> _Что нужно сделать_:
- A) Проверьте по тексту о «Слове о полку Игореве», верны ли утверждения: (i) Карамзин писал об отрывке в гамбургском журнале в 1797 году; (ii) указ о сборе рукописей из монастырских архивов был издан в 1781 году; (iii) отрывок поэмы открыли за три года до публикации Карамзина. На каждое ответьте «да» или «нет» и приведите дословно решающие слова текста.
- B) Подхватите текст о «Слове о полку Игореве» и допишите его продолжение, начиная сразу после последней приведённой фразы.

> _Исходный текст_:
****************

Слово о полку Игореве

Карамзин Николай Михайлович (1766 – 1826)

«Вас удивит, быть может, что два года тому назад в наших архивах открыли отрывок поэмы, сочиненной неизвестным автором XII столетия, под названием «Песнь Игоревых воинов», – который может сравниться с самыми прекрасными местами поэм Оссиана. Слог, исполненный энергии, чувства величайшего героизма, поражающие образы, почерпнутые из ужасов природы, составляют достоинство этого отрывка…» – так писал в октябрьской книжке за 1797 г. гамбургского журнала “Spectateur du Nord” Н. М. Карамзин.

В 1771 г. царское правительство издало указ, по которому Святейшему Синоду разрешалось собрать из монастырских архивов все рукописи, представляющие интерес для русской истории.

Карамзин Николай Михайлович (1766 – 1826)

****************

[Записи набора данных]
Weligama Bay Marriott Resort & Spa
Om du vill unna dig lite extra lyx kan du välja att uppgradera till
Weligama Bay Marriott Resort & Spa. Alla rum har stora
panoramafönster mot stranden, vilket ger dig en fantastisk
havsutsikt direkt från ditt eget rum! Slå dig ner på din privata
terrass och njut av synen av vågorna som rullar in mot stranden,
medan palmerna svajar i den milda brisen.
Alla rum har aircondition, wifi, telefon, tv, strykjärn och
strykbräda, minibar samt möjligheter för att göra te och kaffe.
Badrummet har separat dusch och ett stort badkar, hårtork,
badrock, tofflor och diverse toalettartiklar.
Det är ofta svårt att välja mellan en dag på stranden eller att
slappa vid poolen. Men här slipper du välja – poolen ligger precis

****************

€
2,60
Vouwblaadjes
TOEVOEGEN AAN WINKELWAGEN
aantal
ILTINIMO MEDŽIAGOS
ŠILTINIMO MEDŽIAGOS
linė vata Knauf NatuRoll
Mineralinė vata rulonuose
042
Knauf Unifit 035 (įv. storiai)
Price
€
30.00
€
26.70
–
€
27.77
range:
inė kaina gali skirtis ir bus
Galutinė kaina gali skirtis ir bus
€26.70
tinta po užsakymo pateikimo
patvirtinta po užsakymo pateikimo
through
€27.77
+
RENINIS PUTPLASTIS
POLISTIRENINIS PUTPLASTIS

****************

> _Ответы на задания_:
- A)
(i) Да: «так писал в октябрьской книжке за 1797 г. гамбургского журнала “Spectateur du Nord” Н. М. Карамзин».
(ii) Нет: «В 1771 г. царское правительство издало указ».
(iii) Нет: «два года тому назад в наших архивах открыли отрывок поэмы».

- B)
Обер-прокурор Синода граф А. И. Мусин-Пушкин, историк и знаток русской старины, обычно сам просматривал новые поступления. Одной из книг, присланной архимандритом Иоилем Быковским из Ярославля, оказался сборник 323, в состав которого входили редкие на Руси произведения: «Сказание об Индии богатой», «Сказание о премудром Акире», «Девгениево деяние» и др. Среди церковной схоластики все эти произведения, наполненные фантастикой, богатырством, романтической нежностью, звучали резким диссонансом. Духовенство налагало суровые запреты на подобные сочинения, их редко переписывали и охотно предавали забвению.

В этом же сборнике находился единственный список «Слова о полку Игореве». Произведение заинтересовало А. И. Мусина-Пушкина, он забрал рукопись себе и стал ее, изучать вместе со специалистами, имевшими опыт палеографической работы, — директором Московского архива Коллегии иностранных дел историком Н. Н. Бантыш-Каменским и его помощником А. Ф. Малиновским.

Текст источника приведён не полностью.